The number of Americans stressed about the election and its aftermath has risen sharply, according to a report released Wednesday.
The American Psychological Association (APA) poll, conducted between Jan. 4-19, revealed that 57% of adult Americans consider the current political climate to be a significant source of stress. That's up from 52% of Americans who felt the same in August. Americans also felt increasingly more stressed, with people on average reporting that their stress levels rose from 4.8 to 5.1 (out of 10) between August and January. The increase is the fastest rise on record since the APA's Stress in America survey first began in 2007, the report stated.
Additionally, 72% of Democrats thought the outcome of the election was a significant source of stress, while just 26% of Republicans said the same, the study found. Still, adult Republicans weren't exactly worry free: 59% said the future of the nation was a significant source of stress. That compares to 76% of Democrats, according to the study.
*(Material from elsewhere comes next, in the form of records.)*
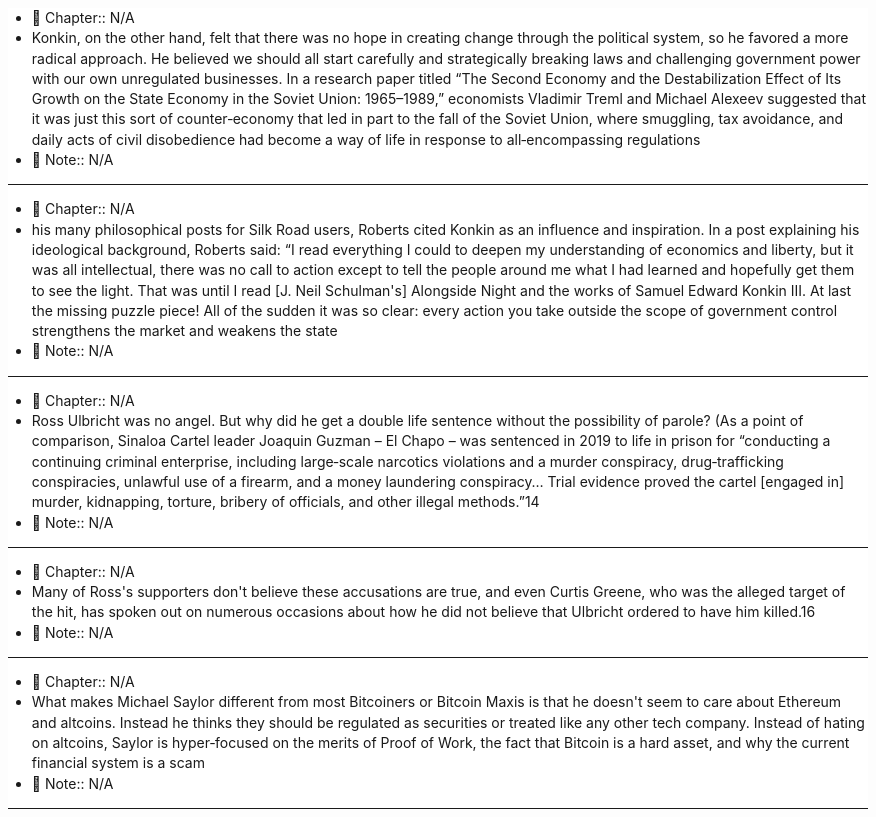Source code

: 
- 📖 Chapter:: N/A
- Konkin, on the other hand, felt that there was no hope in creating change through the political system, so he favored a more radical approach. He believed we should all start carefully and strategically breaking laws and challenging government power with our own unregulated businesses. In a research paper titled “The Second Economy and the Destabilization Effect of Its Growth on the State Economy in the Soviet Union: 1965–1989,” economists Vladimir Treml and Michael Alexeev suggested that it was just this sort of counter‐economy that led in part to the fall of the Soviet Union, where smuggling, tax avoidance, and daily acts of civil disobedience had become a way of life in response to all‐encompassing regulations
- 📝 Note:: N/A

---

- 📖 Chapter:: N/A
- his many philosophical posts for Silk Road users, Roberts cited Konkin as an influence and inspiration. In a post explaining his ideological background, Roberts said: “I read everything I could to deepen my understanding of economics and liberty, but it was all intellectual, there was no call to action except to tell the people around me what I had learned and hopefully get them to see the light. That was until I read [J. Neil Schulman's] Alongside Night and the works of Samuel Edward Konkin III. At last the missing puzzle piece! All of the sudden it was so clear: every action you take outside the scope of government control strengthens the market and weakens the state
- 📝 Note:: N/A

---

- 📖 Chapter:: N/A
- Ross Ulbricht was no angel. But why did he get a double life sentence without the possibility of parole? (As a point of comparison, Sinaloa Cartel leader Joaquin Guzman – El Chapo – was sentenced in 2019 to life in prison for “conducting a continuing criminal enterprise, including large‐scale narcotics violations and a murder conspiracy, drug‐trafficking conspiracies, unlawful use of a firearm, and a money laundering conspiracy… Trial evidence proved the cartel [engaged in] murder, kidnapping, torture, bribery of officials, and other illegal methods.”14
- 📝 Note:: N/A

---

- 📖 Chapter:: N/A
- Many of Ross's supporters don't believe these accusations are true, and even Curtis Greene, who was the alleged target of the hit, has spoken out on numerous occasions about how he did not believe that Ulbricht ordered to have him killed.16
- 📝 Note:: N/A

---

- 📖 Chapter:: N/A
- What makes Michael Saylor different from most Bitcoiners or Bitcoin Maxis is that he doesn't seem to care about Ethereum and altcoins. Instead he thinks they should be regulated as securities or treated like any other tech company. Instead of hating on altcoins, Saylor is hyper‐focused on the merits of Proof of Work, the fact that Bitcoin is a hard asset, and why the current financial system is a scam
- 📝 Note:: N/A

---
"For many, the transition of power and the speed of change can cause uncertainty and feelings of stress, and that stress can have health consequences. If the 24-hour news cycle is causing you stress, limit your media consumption," Katherine Nordal, APA's executive director for professional practice, said in a statement. "Read enough to stay informed but then plan activities that give you a regular break from the issues and the stress they might cause. And remember to take care of yourself and pay attention to other areas of your life."
The January study polled 1,019 people residing in the U.S. over the age of 18. The August study was conducted among 3,511 people.